Tuesday, November 1, 2011

Who's Giving Your Kid Permission, Part 4 of 5 of a haphazard meditation on something

Last time, I talked a bit about the kinds of permission that books can give.  But what about parental involvement in reading?

There have been many YA books I've read as an adult that I've wished I could have read when I was younger because they would have given me options I wished I'd known I had.  I mean, I was a creative kid, but there are so many ideas out there that people have already had!  There's no need to reinvent the wheel all the time.  I'm no genius, so a lot of wheels never got reinvented.

It's not like when I read a book, I become a slave to its worldview and adopt it unthinkingly.  I test and challenge and work out what the idea implies, what it could mean and means.  I consider the possibilities.  I do this all mostly unconsciously at this point.  It's part of reading.  I can't really say my parents had anything to do with it, though.  They read to us and taught us to love reading as kids, and then they were mostly hands-off as we mowed down stacks of books way above our reading levels. 
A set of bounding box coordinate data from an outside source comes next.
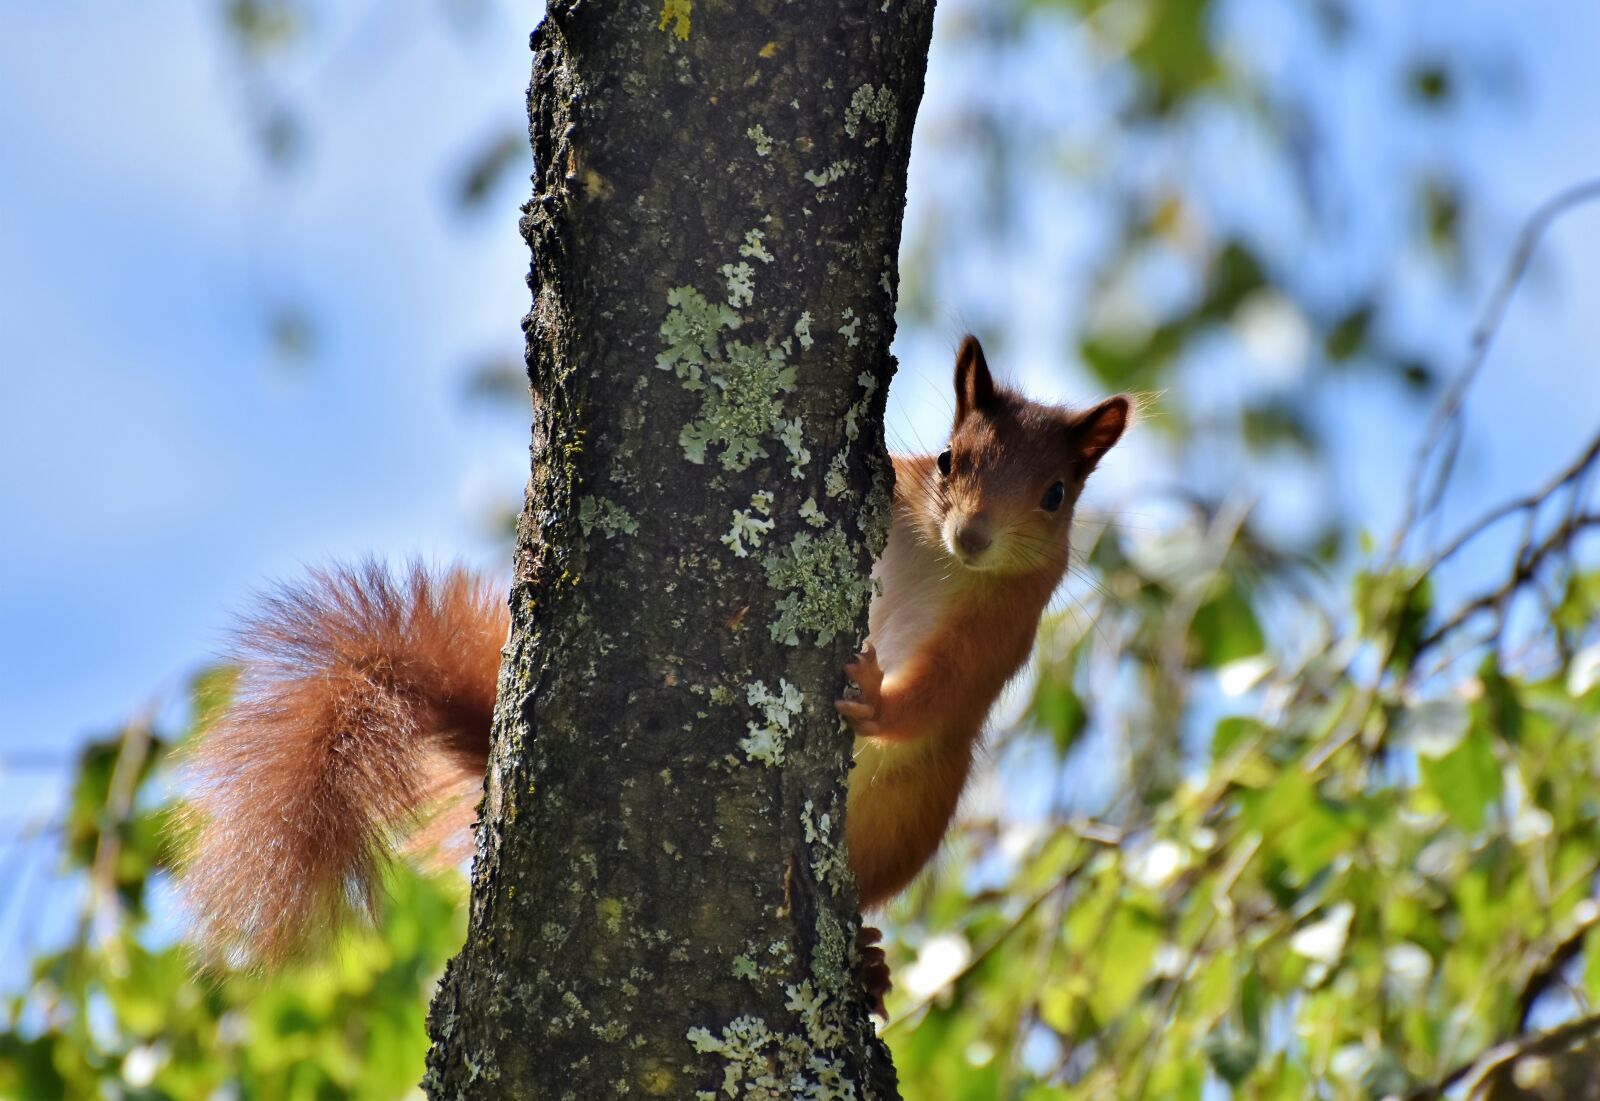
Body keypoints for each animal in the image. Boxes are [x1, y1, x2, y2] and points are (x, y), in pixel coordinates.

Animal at [179, 335, 1129, 1008]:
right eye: (948, 461)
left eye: (1055, 495)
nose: (971, 535)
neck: (942, 564)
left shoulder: (1004, 627)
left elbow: (945, 691)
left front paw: (873, 695)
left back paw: (863, 954)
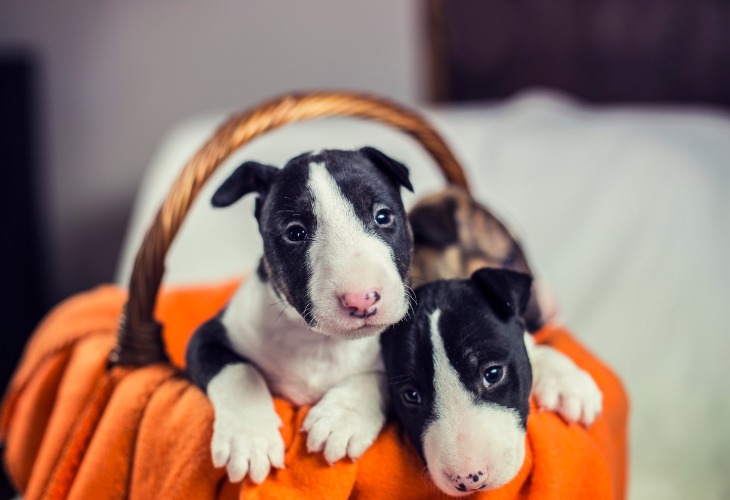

When I started reading adult paperbacks (I won't even tell you how sad the library's YA section was because the tears will mess up the keyboard), my mom got a little concerned and forbade me from reading a couple of books based on the titles.  I still haven't read them, though I should have by now because by all reports, they're kind of incredibly amazingly good.  I asked her once about this one book I wasn't sure if I should read, but she was busy and uninterested and didn't read it, so eventually I did, and I was right to think I shouldn't read it, and that gave me the confidence to know that my discernment was quite functional.

Some argue for a totally hands-off approach to what their kids read.  The kids are reading, the theory seems to say.  Just leave them alone and do a secret happy dance in the kitchen that they're reading something voluntarily instead of "setting forest fires out of boredom."

Some argue for strict censorship.  Since this policy ends up being burdensome to parents, they just say no to reading outside of a very narrow list of cannon books approved by people of like minds.  To me, it seems like this approach likely leads to kids who won't be readers or will forever attach guilt to reading, and that seems sad.

I argue for teaching discernment, no matter what your religion or lack thereof.  Teaching kids to think critically and meaningfully engage what they read just seems like a good idea.  I mean, kids are people, and they won't be under parental control forever.  Isn't it better to give them the tools they need to engage the world on their own rather than try to control them, set them loose on an unfamiliar world, and then get angry when they can't navigate its unfamiliar waters?  If you suddenly toss your kid overboard after 18 years of tight-fisted land-dwelling, you can't blame the kid for not being able to tread water or swim to shore. 

There but for the grace of God go I.